╭─ TEXT
Top 5 Reasons Why People Go Bankrupt
by Mark P. Cussen, Source: Yahoo Finance, March 23, 2010
1. Medical Expenses
A study done at Harvard University indicates that this is the biggest cause of bankruptcy, representing 62% of all personal bankruptcies. One of the interesting caveats of this study shows that 78% of filers had some form of health insurance, thus bucking the myth that medical bills affect only the uninsured.
Rare or serious diseases or injuries can easily result in hundreds of thousands of dollars in medical bills – bills that can quickly wipe out savings and retirement accounts, college education funds and home equity. Once these have been exhausted, bankruptcy may be the only shelter left, regardless of whether the patient or his or her family was able to apply health coverage to a portion of the bill or not.
Whether due to layoff, termination or resignation, the loss of income from a job can be equally devastating. Some are lucky enough to receive severance packages, but many find pink slips on their desks or lockers with little or no prior notice. Not having an emergency fund to draw from only worsens this situation, and using credit cards to pay bills can be disastrous.
2. Job Loss
The loss of insurance coverage and the cost of COBRA insurance also drain the job seeker’s already limited resources. Those who are unable to find similar gainful employment for an extended period of time may not be able to recover from the lack of income in time to keep the creditors at bay.
3. Poor/Excess Use of Credit
Some people simply can’t control their spending. Credit card bills, installment debt, car and other loan payments can eventually spiral out of control, until finally the borrower is unable to make even the minimum payment on each type of debt. If the borrower cannot access funds from friends or family or otherwise obtain a debt-consolidation loan, then bankruptcy is usually the inevitable alternative.
Statistics indicate that most debt-consolidation plans fail for various reasons, and usually only delay filing for most participants. Although home-equity loans can be a good remedy for unsecured debt in some cases, once it is exhausted, irresponsible borrowers can face foreclosure on their homes if they are unable to make this payment as well.
4. Divorce/Separation
Marital dissolutions create tremendous financial strain on both partners in several ways. First come the legal fees, which can be astronomical in some cases, followed by a division of marital assets, decree of child support and/or alimony, and finally the ongoing cost of keeping up two separate households after the split. The legal costs alone are enough to force some to file, while wage garnishments to cover back child support or alimony can strip others of the ability to pay the rest of their bills. Spouses who fail to pay the support dictated in the agreement often leave the other completely destitute.
5. Unexpected Expenses
Loss of property due to theft or casualty, such as earthquakes, floods or tornadoes for which the owner is not insured can force some into bankruptcy. Many homeowners are likely unaware that they must take out separate coverage for certain events such as earthquakes. Those who do not have coverage for this type of peril can face the loss of not only their homes but most or all of their possessions as well. Not only must they then pay to replace these items, but they must also find immediate food and shelter in the meantime. Furthermore, those who lose their wardrobes in such a catastrophe may not be able to dress appropriately for their work, which could cost them their jobs.
╰─
╭─ DATA EXTRACTS
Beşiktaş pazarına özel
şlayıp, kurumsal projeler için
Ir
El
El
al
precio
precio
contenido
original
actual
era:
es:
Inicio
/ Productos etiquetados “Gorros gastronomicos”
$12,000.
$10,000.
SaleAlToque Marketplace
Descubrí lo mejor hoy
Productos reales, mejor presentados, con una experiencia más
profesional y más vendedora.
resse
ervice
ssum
╰─
╭─ DATA EXTRACTS
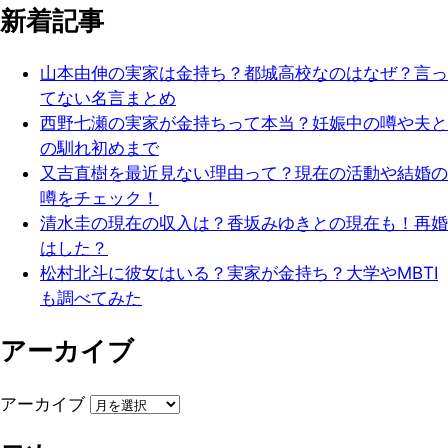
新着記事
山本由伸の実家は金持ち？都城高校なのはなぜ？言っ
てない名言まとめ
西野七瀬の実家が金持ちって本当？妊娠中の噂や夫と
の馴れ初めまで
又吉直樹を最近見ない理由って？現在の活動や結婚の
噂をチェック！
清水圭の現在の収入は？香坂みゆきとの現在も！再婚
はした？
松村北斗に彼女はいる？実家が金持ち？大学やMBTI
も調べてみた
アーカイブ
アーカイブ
╰─
> **STUDY QUESTIONS**
(1) Answer these about the bankruptcy article:
(a) What percentage of all personal bankruptcies does the Harvard study attribute to medical expenses?
(b) Which type of insurance is named as a cost that drains a job seeker's limited resources?
(c) For which event does the article say many homeowners must take out separate coverage?
(2) Which causes of bankruptcy appear as numbered headings in the bankruptcy article?
(3) Reproduce the passage of the bankruptcy article starting at "Rare or serious" and ending at "bill or not.".

> **WRITTEN ANSWERS**
(1)
(a) 62%
(b) COBRA insurance
(c) Earthquakes

(2)
1. Medical Expenses
2. Job Loss
3. Poor/Excess Use of Credit
4. Divorce/Separation
5. Unexpected Expenses

(3)
Rare or serious diseases or injuries can easily result in hundreds of thousands of dollars in medical bills – bills that can quickly wipe out savings and retirement accounts, college education funds and home equity. Once these have been exhausted, bankruptcy may be the only shelter left, regardless of whether the patient or his or her family was able to apply health coverage to a portion of the bill or not.